Note that use of --ssl doesn't require an SSL connection. For example, if the server or client is compiled without SSL support, a normal unencrypted connection will be used.

The secure way to ensure that an SSL connection will be used is to create an account on the server that includes a REQUIRE SSL clause in the GRANT statement. Then use this account to connect to the server, with both a server and client that have SSL support enabled.

--ssl-ca=file_name

The path to a file with a list of trusted SSL CAs.

--ssl-capath=directory_name

The path to a directory that contains trusted SSL CA certificates in pem format.

--ssl-cert=file_name

The name of the SSL certificate file to use for establishing a secure connection.

--ssl-cipher=cipher_list

A list of allowable ciphers to use for SSL encryption. cipher_list has the same format as the openssl ciphers command.

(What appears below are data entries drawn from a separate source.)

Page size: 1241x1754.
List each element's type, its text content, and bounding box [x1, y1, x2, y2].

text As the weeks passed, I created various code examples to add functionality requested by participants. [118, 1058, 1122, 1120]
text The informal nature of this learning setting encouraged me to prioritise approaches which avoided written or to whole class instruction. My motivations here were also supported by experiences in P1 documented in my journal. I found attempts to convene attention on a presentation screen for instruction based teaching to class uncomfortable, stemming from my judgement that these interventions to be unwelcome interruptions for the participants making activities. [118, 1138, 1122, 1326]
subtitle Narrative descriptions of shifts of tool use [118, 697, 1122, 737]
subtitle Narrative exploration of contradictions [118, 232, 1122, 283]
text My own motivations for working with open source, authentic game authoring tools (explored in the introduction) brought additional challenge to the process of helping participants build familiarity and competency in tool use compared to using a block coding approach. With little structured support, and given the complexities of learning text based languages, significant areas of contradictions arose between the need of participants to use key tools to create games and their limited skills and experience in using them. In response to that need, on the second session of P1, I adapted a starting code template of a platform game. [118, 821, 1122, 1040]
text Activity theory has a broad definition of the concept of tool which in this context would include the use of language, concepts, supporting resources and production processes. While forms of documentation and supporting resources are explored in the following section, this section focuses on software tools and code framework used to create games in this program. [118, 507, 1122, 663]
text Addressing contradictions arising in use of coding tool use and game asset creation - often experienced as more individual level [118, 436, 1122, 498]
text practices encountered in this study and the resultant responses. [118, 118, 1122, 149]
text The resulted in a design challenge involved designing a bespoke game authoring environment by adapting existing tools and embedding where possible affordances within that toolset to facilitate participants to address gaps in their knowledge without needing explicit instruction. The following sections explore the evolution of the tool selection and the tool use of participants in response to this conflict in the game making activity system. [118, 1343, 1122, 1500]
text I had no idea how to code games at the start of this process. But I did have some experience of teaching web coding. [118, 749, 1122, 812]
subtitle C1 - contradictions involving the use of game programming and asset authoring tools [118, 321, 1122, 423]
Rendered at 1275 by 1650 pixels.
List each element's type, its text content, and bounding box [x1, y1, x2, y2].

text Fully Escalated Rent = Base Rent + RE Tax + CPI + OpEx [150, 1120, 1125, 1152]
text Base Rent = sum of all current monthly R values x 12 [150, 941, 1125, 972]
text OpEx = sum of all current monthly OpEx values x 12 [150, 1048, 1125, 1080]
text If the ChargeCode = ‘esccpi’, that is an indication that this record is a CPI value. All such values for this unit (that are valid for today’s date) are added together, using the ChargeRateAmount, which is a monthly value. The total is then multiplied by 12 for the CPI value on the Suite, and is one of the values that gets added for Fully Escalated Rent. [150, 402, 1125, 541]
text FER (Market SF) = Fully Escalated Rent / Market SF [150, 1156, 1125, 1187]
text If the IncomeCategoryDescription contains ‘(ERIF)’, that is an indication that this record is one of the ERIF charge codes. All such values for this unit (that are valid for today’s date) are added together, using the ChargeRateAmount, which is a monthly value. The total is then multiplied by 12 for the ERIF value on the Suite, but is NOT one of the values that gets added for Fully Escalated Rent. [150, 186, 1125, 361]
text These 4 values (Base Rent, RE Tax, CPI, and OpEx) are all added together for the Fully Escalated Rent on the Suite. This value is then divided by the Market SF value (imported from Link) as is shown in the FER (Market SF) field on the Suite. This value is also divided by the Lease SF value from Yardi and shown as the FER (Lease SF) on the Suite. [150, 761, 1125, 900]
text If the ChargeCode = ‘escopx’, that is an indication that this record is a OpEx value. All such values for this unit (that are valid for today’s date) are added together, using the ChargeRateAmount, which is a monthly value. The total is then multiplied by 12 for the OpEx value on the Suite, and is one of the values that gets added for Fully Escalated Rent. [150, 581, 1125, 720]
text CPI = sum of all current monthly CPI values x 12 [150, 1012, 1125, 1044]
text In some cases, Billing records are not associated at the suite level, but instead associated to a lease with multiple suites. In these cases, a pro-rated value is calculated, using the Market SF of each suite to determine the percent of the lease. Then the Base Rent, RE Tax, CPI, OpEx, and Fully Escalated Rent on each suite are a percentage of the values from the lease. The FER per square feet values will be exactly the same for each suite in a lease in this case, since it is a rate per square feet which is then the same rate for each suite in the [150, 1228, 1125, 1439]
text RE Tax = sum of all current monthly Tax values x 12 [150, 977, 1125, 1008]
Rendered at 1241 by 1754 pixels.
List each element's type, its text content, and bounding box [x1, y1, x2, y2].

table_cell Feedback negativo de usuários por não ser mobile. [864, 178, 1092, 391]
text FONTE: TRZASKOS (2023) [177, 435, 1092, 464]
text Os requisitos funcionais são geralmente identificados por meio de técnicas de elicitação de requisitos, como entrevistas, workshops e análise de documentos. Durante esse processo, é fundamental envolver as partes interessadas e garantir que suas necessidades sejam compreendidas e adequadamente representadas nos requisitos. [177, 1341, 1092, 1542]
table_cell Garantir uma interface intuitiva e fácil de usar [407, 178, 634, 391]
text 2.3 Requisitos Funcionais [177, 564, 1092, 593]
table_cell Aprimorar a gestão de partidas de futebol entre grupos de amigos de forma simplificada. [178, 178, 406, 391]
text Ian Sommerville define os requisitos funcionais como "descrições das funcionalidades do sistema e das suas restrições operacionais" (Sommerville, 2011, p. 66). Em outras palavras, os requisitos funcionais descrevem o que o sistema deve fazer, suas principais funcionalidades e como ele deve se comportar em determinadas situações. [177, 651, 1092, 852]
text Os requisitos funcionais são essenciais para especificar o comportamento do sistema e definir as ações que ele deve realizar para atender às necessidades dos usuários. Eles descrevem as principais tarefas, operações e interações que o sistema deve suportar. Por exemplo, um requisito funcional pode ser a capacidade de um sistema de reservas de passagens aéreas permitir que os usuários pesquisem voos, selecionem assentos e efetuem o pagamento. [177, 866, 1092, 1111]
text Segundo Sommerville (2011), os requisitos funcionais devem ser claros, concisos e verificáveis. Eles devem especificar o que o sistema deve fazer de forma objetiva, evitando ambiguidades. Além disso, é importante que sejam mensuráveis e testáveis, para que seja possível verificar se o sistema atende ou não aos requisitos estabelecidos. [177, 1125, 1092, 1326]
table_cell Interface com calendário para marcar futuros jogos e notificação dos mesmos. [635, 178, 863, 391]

Example: --ssl-cipher=ALL:-AES:-EXP

--ssl-key=file_name

The name of the SSL key file to use for establishing a secure connection.

Connecting to MySQL Remotely from Windows with SSH

Here is a note about how to connect to get a secure connection to remote MySQL server with SSH (by David Carlson mailto:dcarlson@@mplcomm.com):

  1. Install an SSH client on your Windows machine. As a user, the best non-free one I've found is from SecureCRT from http://www.vandyke.com/. Another option is f-secure from http://www.f-secure.com/. You can also find some free ones on Google at http://directory.google.com/Top/Computers/Security/Products_and_Tools/Cryptography/SSH/Clients/Windows/.

  2. Start your Windows SSH client. Set Host_Name = yourmysqlserver_URL_or_IP. Set userid=your_userid to log in to your server. This userid value may not be the same as the username of your MySQL account.

  3. Set up port forwarding. Either do a remote forward (Set local_port: 3306, remote_host: yourmysqlservername_or_ip, remote_port: 3306 ) or a local forward (Set port: 3306, host: localhost, remote port: 3306).

  4. Save everything, otherwise you'll have to redo it the next time.

  5. Log in to your server with the SSH session you just created.

  6. On your Windows machine, start some ODBC application (such as Access).

  7. Create a new file in Windows and link to MySQL using the ODBC driver the same way you normally do, except type in localhost for the MySQL host server, not yourmysqlservername.

You should now have an ODBC connection to MySQL, encrypted using SSH.